## What to work on
Some lines below hold "wrist". Pick them out and copy them.

## Provided data
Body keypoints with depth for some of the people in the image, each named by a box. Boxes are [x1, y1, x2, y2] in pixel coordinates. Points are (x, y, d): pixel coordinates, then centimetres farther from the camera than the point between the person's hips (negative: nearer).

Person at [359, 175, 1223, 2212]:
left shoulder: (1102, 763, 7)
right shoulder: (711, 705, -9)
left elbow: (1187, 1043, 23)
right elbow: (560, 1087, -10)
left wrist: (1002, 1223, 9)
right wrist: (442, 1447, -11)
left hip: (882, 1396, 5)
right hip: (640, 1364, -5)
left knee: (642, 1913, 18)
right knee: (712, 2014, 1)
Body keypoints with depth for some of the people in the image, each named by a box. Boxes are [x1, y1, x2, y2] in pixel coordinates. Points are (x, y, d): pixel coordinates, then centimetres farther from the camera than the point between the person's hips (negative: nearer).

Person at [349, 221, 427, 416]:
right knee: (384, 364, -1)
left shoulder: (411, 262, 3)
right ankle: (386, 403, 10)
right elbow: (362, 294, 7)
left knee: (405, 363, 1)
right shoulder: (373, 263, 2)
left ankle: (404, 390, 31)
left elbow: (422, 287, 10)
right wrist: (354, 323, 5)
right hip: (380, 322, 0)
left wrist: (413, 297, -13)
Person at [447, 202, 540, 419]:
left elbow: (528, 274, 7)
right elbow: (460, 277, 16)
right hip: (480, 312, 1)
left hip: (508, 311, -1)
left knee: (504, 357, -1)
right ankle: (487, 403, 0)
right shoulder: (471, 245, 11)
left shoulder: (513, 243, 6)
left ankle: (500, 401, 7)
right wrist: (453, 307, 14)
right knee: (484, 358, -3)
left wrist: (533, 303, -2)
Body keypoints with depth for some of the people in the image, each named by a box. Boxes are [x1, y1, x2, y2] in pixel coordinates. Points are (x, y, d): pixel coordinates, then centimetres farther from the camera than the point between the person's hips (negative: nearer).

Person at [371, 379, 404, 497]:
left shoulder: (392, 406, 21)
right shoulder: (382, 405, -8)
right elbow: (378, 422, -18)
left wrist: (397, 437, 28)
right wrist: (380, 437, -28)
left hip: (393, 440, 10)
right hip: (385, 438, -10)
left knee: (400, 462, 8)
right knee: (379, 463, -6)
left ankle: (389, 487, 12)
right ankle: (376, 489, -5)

## Task answer
left wrist: (1002, 1223, 9)
right wrist: (442, 1447, -11)
right wrist: (354, 323, 5)
left wrist: (413, 297, -13)
right wrist: (453, 307, 14)
left wrist: (533, 303, -2)
left wrist: (397, 437, 28)
right wrist: (380, 437, -28)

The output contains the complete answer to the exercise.